Trust-Earning – the company and person have some series of interactions (Bid/RFP response/meetings/calls/emails/free trial offer/etc.) that build the relationship and earn enough trust for consideration of purchase.
First Purchase – the person signs the contract and/or approves the payment for the product/service.
Repeat Purchase/Repeat Interactions – the person renews the contract/subscription, places another order, etc.
Loyalty – the person actively recommends the company to others and is willing to knowingly pay a premium to continue doing business with the company rather than its competitors.
Marketing’s purpose is to move people through these steps, from the bottom left to the top right in the value/relationship diagram. Marketing’s value is that, done right, it is the most scalable, efficient set of methods for doing so. To do this best, though, it must use the right combination of messages and methods for each person based on where that person is in the process and the company‘s culture, strategy, objectives and products or services.
How Does this Relate to Twitter and Facebook?
Most companies are fairly good at moving people along in the process once they’ve become a customer. Where many businesses have problems, though, is in finding potential customers and winning the trust of those people well enough to get that first purchase.
Twitter, Facebook and other social media sites are new – low cost – tools in the marketing arsenal to deal with that pre-sale process.
Absent social media, businesses must rely on unaided word of mouth and interruption methods of marketing like direct mail or television, radio and banner advertisements. They’re left with either little ability to influence their message, reach and frequency, or wasting money, time and effort annoying people with no desire or need for their products or services.
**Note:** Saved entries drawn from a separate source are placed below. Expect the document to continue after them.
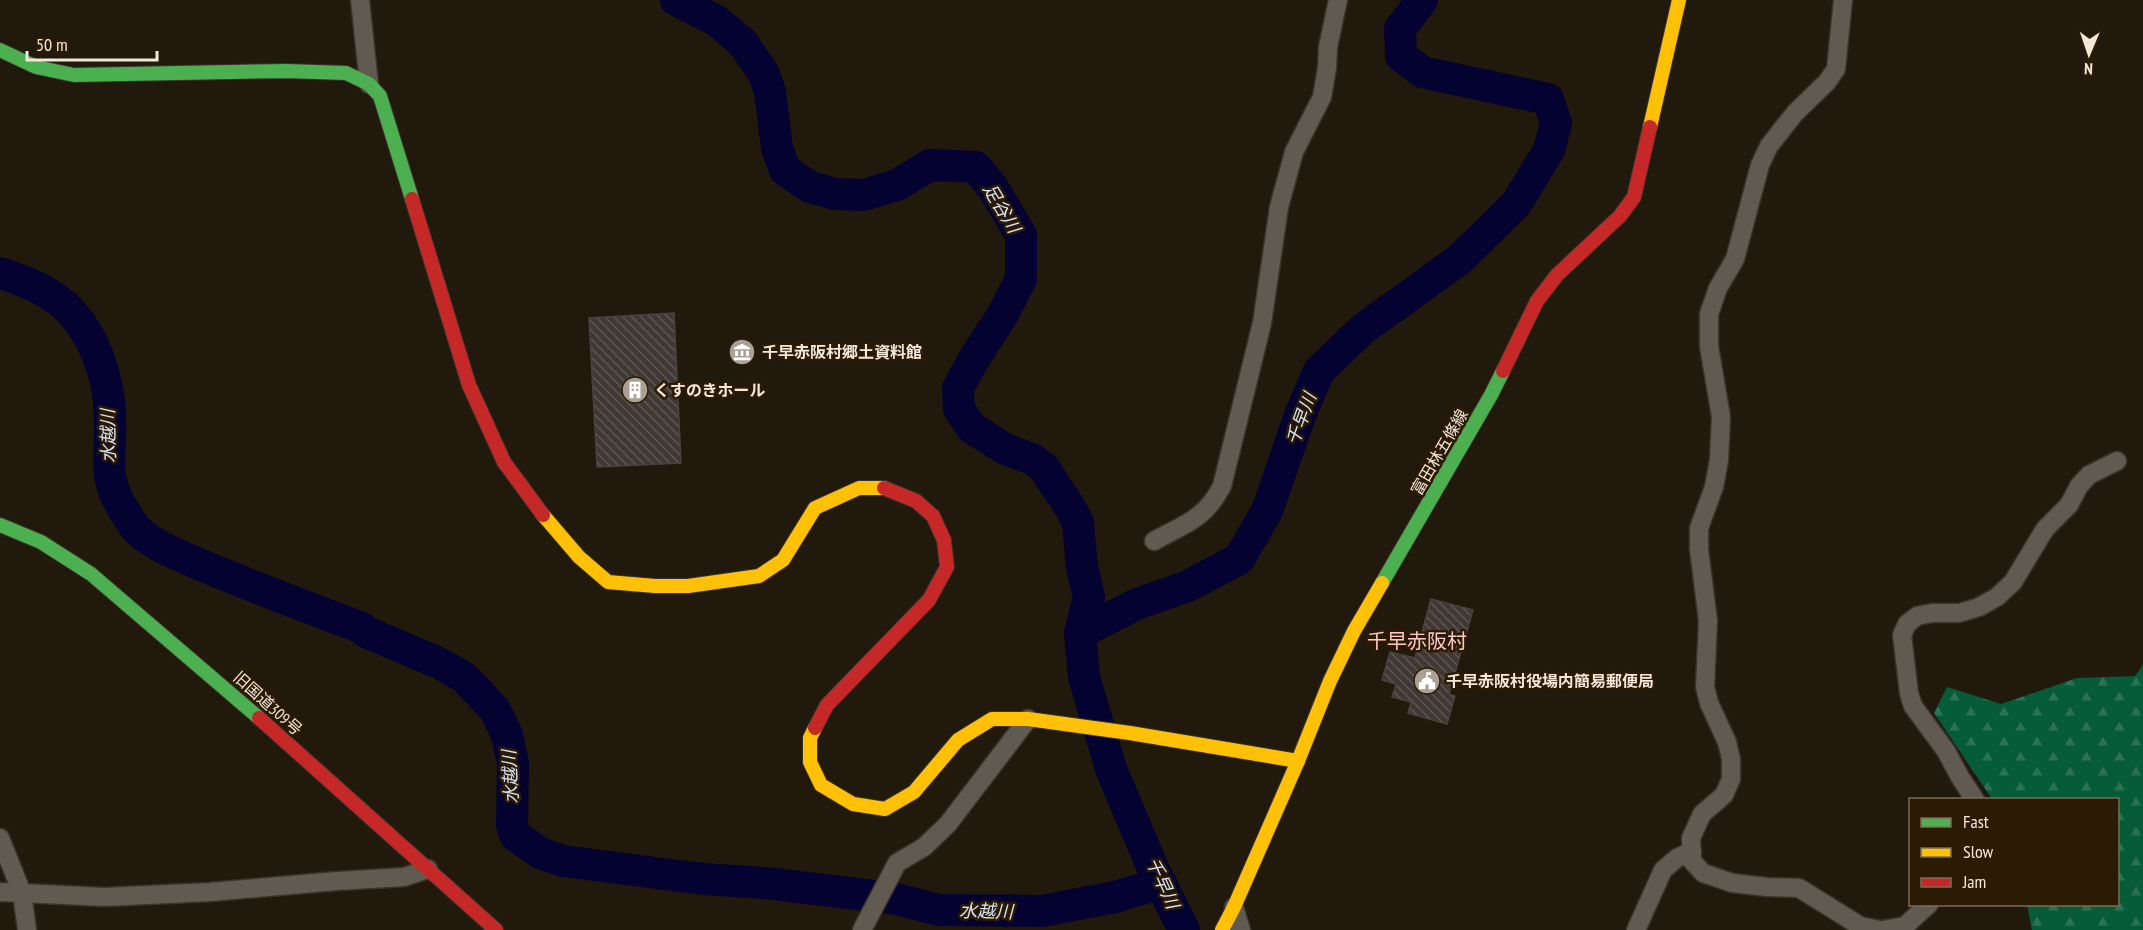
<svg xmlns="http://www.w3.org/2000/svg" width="2143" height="930" font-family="'PT Sans Narrow','Noto Sans JP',sans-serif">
	<defs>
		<pattern id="forest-firs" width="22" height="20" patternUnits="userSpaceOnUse" patternTransform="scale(1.5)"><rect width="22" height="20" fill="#055c36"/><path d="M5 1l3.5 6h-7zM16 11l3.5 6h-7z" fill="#2a7352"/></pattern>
		<pattern id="building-back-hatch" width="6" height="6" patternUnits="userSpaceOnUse" patternTransform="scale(1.5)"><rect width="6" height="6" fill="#413834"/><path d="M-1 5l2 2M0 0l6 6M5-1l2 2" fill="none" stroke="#5d5551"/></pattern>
	</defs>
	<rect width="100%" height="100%" fill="#22190d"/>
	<path fill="url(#forest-firs)" d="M 2143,665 L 2143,930 L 2032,930 L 2027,905 L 2118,904 L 2118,800 L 1992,799 L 1934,713 L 1947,687 L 2001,704 L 2077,678 L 2135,676 Z"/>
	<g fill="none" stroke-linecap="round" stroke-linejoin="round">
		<g stroke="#030231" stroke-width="32">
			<path d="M 676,0 L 717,21 L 743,43 L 764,74 L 770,92 L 777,148 L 785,170 L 810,187 L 835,194 L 864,195 L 897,185 L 930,165 L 976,167 L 993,188 L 1021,235 L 1021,279 L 1003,314 L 974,359 L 958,388 L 959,409 L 972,428 L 1005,449 L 1032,459 L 1044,468 L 1071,509 L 1078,523 L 1082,567 L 1089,597 L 1080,633 L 1084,677 L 1111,769 L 1152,866 L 1184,930"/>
			<path d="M 0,273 C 23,280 46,289 64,305 C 94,332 109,377 110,416 C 112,455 101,476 125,512 C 129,518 133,526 138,531 C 154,546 185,558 206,567 C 258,589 310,608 362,628 L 366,632 L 441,664 L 465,678 L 495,710 L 507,735 L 513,763 L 512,825 L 515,835 L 540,853 L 563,861 L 703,879 L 765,883 L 841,892 L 896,899 L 939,910 L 1042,911 L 1115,897 L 1161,883"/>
			<path d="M 1080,633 L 1137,604 L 1188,586 L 1239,559 L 1267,511 L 1301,413 L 1319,371 L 1363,329 L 1460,259 L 1516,204 L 1549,150 L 1556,123 L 1548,99 L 1422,72 L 1401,56 L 1400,29 L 1422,0"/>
		</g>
	</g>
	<g fill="url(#building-back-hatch)" stroke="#4b423f" stroke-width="1.5">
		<path d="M 674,313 L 681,463 L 597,467 L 589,318 Z"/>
		<path d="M 1431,599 L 1473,610 L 1449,694 L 1455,696 L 1447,724 L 1408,713 L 1411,702 L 1392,697 L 1396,684 L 1382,680 L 1390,652 L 1415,658 Z"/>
	</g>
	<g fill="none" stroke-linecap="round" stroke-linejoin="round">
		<defs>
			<g id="street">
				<path d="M 360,0 L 369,84"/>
				<path d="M 1843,0 L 1836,69 L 1827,82 L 1795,113 L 1769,146 L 1760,165 L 1735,259 L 1718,288 L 1709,314 L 1709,346 L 1721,417 L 1719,460 L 1714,487 L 1699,528 L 1699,549 L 1708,621 L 1705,687 L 1709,703 L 1727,742 L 1731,759 L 1731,779 L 1724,795 L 1702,814 L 1691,838 L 1692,861 L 1703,873 L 1732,883 L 1767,887 L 1799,888 L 1860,926 L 1880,930"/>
				<path d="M 1154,541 C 1185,524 1205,519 1222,486 L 1262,323 L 1279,207 L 1294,152 L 1322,97 L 1327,68 L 1328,47 L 1338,0"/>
				<path d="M 1975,800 L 1960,777 L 1946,751 L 1913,706 L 1909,693 L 1902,635 L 1907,624 L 1917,616 L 1932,613 L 1959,613 L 1979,607 L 1997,597 L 2013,582 L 2045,529 L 2069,505 L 2079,486 L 2089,475 L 2117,461"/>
				<path d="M 0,838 L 22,893 L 27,930"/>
				<path d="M 0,892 L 105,897 L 210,892 L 337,881 L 404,877 L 428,869"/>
				<path d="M 1234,907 L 1241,930"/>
				<path d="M 862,930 L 897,863 L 924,847 L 948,824 L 1028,719"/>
				<path d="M 1636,930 L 1663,870 L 1677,858 L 1692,851"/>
				<path d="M 1882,930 L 1905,926 L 1929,904"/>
			</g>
			<g id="fast">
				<path d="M 0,50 L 36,67 L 74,75 L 286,71 L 346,73 L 369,84 L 380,96 L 412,199"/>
				<path d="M 0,525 L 41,542 L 91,574 L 259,718"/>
				<path d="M 1382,583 L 1491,395 L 1503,371"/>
			</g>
			<g id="slow">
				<path d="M 1650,127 L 1679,0"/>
				<path d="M 543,515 L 579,557 L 608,582 L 655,586 L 688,586 L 759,576 L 783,560 L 815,508 L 859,488 L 884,488"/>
				<path d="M 815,728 L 810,738 L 810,762 L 821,785 L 853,804 L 885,809 L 914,792 L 958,740 L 992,719 L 1028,719 L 1130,733 L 1298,761"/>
				<path d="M 1222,930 L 1234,907 L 1298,761 L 1330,681 L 1354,631 L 1382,583"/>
			</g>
			<g id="jam">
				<path d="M 412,199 L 469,385 L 504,462 L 543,515"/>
				<path d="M 1503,371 L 1537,301 L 1557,275 L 1620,216 L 1634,197 L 1650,127"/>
				<path d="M 259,718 L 496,930"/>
				<path d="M 815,728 L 827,705 L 929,600 L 947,567 L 944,540 L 933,516 L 916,501 L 884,488"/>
			</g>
		</defs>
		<use href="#street" stroke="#3a332b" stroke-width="21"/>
		<use href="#fast" stroke="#3a332b" stroke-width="16"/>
		<use href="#slow" stroke="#3a332b" stroke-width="16"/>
		<use href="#jam" stroke="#3a332b" stroke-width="16"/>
		<use href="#street" stroke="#615a51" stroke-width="18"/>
		<use href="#fast" stroke="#4caf50" stroke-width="14"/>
		<use href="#slow" stroke="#ffc107" stroke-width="14"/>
		<use href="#jam" stroke="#c62828" stroke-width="14"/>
	</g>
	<defs>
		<symbol id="museum-disc" viewBox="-11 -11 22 22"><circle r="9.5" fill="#aaa093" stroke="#2b1a04"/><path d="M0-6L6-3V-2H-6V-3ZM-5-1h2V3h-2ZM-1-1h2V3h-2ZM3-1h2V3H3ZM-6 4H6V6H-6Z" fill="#fff"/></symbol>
		<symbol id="building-disc" viewBox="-11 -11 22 22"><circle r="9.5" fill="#aaa093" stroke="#2b1a04"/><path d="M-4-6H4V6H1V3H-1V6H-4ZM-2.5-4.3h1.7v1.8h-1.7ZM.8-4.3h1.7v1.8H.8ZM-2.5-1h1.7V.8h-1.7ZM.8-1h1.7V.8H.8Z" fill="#fff"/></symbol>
		<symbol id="civic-disc" viewBox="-11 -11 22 22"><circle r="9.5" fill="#aaa093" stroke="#2b1a04"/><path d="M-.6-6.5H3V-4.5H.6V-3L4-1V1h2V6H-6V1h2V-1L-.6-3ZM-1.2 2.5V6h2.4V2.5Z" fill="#fff"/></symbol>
	</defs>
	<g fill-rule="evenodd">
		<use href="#museum-disc" x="727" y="337" width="30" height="30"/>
		<use href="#building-disc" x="620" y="375" width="30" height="30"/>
		<use href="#civic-disc" x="1412" y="666" width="30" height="30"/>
	</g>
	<g text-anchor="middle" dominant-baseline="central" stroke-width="5" stroke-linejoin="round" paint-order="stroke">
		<g font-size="16" font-weight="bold" fill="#f4e8db" stroke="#2b1a04" text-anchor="start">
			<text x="762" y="352">千早赤阪村郷土資料館</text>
			<text x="654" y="390">くすのきホール</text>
			<text x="1446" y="681">千早赤阪村役場内簡易郵便局</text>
		</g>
		<g font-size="16" fill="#f4e8db" stroke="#2b1a04">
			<text transform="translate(1439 452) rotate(-60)">富田林五條線</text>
			<text transform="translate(268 703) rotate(42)">旧国道309号</text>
		</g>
		<g font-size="18" font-style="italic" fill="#d9e4f6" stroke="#2b1a04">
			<text transform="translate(1002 208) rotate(59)">足谷川</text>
			<text transform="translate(1301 419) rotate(-70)">千早川</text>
			<text transform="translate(108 436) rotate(-91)">水越川</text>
			<text transform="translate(510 777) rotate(-93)">水越川</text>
			<text transform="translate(1163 883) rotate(66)">千早川</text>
			<text transform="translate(986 911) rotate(1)">水越川</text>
		</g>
		<g font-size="20" fill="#fcc8c7" stroke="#2b1a04">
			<text x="1417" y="641">千早赤阪村</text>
		</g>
	</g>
	<rect x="1909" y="798" width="210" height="108" fill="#2b1a04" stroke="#7b6c5a" stroke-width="1.5"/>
	<rect x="1921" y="818" width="30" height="9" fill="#4caf50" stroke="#7b6c5a" stroke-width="1.5"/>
	<text x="1963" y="828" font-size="18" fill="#f4e8db">Fast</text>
	<rect x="1921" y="848" width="30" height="9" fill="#ffc107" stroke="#7b6c5a" stroke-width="1.5"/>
	<text x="1963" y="858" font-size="18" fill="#f4e8db">Slow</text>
	<rect x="1921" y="878" width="30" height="9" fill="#c62828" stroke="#7b6c5a" stroke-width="1.5"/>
	<text x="1963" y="888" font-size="18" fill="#f4e8db">Jam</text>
	<g transform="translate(2089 54) rotate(182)" stroke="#2b1a04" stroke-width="4.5" paint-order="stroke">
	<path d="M0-4.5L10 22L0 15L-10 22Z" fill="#f4e8db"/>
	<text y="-9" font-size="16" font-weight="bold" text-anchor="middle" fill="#f4e8db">N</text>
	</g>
	<path d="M27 51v9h130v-9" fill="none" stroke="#f4e8db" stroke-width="3"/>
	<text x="36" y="51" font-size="18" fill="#f4e8db" stroke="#2b1a04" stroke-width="4.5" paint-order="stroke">50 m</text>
</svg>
With social media, though, companies have a chance to be proactive yet non-threatening. To be top-of-mind whenever the person has a relevant need or desire, and to begin the relationship-building process so that the first official purchase is a natural next step rather than a significant hurdle.
With Twitter, for example, a company could literally have dozens of low-cost, low-commitment interactions with someone they might have never found or reached via lists or broadcast initiatives – or someone who will forward their communications – making Twitter a source of potential customers, a means for relationship-building, and a more message-controlled word-of-mouth enablement tool. FaceBook and other social media sites have many of the same advantages, and can be used similarly.
So Should I/My Company Use Social Media (or use it more)?
That depends. If you’re looking for a low-cost method of discovering potential customers, having potential customers find you, building relationships with them, and making it easier for people to spread the word about your company, then the answer is likely “yes“. However, there absolutely could be some combination of a company‘s culture, strategy, objectives and products or services that would cause the right answer to be “no”.